Rationale: This is primarily meant to be a comparison between methods, not between tools. This is why we sort by method. At the same time, we state the version number and all input arguments for maximum reproducibility.
If there are two lines for one method, then the first line are results with the random seed set to 1; the second line (or otherwise the only line) contains the average results for 5 runs with random initialization.
Contents
Baseline Methods
| Software | Method | 5-fold CV | all-but-10 | References |
|---|---|---|---|---|
| MyMediaLite 3.07 | GlobalAverage | 1.1256 | 1.1238 | |
| MyMediaLite 3.07 | UserAverage | 1.0437 | 1.0518 | |
| MyMediaLite 3.07 | ItemAverage | 1.0246 | 1.0453 | |
| MyMediaLite 3.07 | UserItemBaseline | 0.9413 | 0.9656 |
kNN-based Collaborative Filtering
| Software | Method | 5-fold CV | all-but-10 | References |
|---|---|---|---|---|
| MyMediaLite 3.07 | UserKNN | 0.9283 | 0.9572 | |
| MyMediaLite 3.07 | ItemKNN | 0.9182 | 0.9445 |
Matrix Factorization
| Software | Method | 5-fold CV | all-but-10 | References |
|---|---|---|---|---|
| MyMediaLite 3.07 | BiasedMatrixFactorization | 0.9220 | 0.9475 | |
| MyMediaLite 3.07 | SVDPlusPlus | 0.9112 | 0.9409 | |
| MyMediaLite 3.07 | SigmoidUserAsymmetricFactorModel | 0.8939 | 0.9232 |
Attribute-Aware Methods
Other Methods
Disclaimers
- The results presented here come with no warranty whatsoever.

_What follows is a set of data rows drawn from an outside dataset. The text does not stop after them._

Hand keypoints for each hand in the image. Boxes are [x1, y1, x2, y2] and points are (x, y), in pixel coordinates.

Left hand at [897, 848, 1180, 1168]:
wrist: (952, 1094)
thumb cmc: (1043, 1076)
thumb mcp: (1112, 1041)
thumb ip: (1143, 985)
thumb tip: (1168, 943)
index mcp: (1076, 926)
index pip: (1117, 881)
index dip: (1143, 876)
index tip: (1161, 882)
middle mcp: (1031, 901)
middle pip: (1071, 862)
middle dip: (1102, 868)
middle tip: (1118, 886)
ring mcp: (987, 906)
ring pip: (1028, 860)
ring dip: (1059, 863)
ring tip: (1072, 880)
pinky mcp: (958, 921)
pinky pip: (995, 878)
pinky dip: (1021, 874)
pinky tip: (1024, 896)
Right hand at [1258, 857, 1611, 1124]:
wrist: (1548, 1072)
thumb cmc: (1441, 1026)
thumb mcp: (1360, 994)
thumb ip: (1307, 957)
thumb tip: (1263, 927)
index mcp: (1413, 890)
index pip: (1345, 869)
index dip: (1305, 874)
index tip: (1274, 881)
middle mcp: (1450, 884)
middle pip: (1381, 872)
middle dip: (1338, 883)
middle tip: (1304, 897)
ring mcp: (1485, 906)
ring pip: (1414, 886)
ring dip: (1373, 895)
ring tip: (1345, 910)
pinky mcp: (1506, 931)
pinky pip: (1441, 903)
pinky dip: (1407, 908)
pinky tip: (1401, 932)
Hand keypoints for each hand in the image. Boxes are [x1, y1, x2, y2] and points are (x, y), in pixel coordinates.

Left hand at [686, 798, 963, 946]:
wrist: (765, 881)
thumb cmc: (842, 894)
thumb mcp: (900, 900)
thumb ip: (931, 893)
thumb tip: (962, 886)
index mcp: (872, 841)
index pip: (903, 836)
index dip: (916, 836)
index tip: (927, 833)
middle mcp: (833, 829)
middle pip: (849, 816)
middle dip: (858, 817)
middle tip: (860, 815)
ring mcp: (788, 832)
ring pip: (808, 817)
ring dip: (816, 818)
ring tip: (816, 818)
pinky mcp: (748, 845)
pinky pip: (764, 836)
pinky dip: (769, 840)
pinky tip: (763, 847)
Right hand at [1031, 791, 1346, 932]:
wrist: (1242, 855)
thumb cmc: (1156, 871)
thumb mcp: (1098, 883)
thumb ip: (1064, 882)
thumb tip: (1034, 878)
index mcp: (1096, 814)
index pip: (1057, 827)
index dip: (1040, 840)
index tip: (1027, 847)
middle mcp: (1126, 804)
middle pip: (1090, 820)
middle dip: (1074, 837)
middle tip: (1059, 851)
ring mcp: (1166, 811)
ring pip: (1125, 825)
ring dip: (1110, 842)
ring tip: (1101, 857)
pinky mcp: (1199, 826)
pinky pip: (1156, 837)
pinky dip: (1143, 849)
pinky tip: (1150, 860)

Use at your own risk.
- Most if not all results are self-reported by the implementations, which may contain bugs in their evaluation routines.
- The results are not necessarily fair towards the compared methods and implementations. There could be hyper-parameter overfitting, or you could achieve a lot better results by better tuning.
- MovieLens 100k is one of the oldest existing collaborative filtering datasets, and it was dominating the literature for years, because it was one of the few available datasets. It could be that methods developed in that period have a certain bias towards this dataset. The dataset is also quite small by today's standards.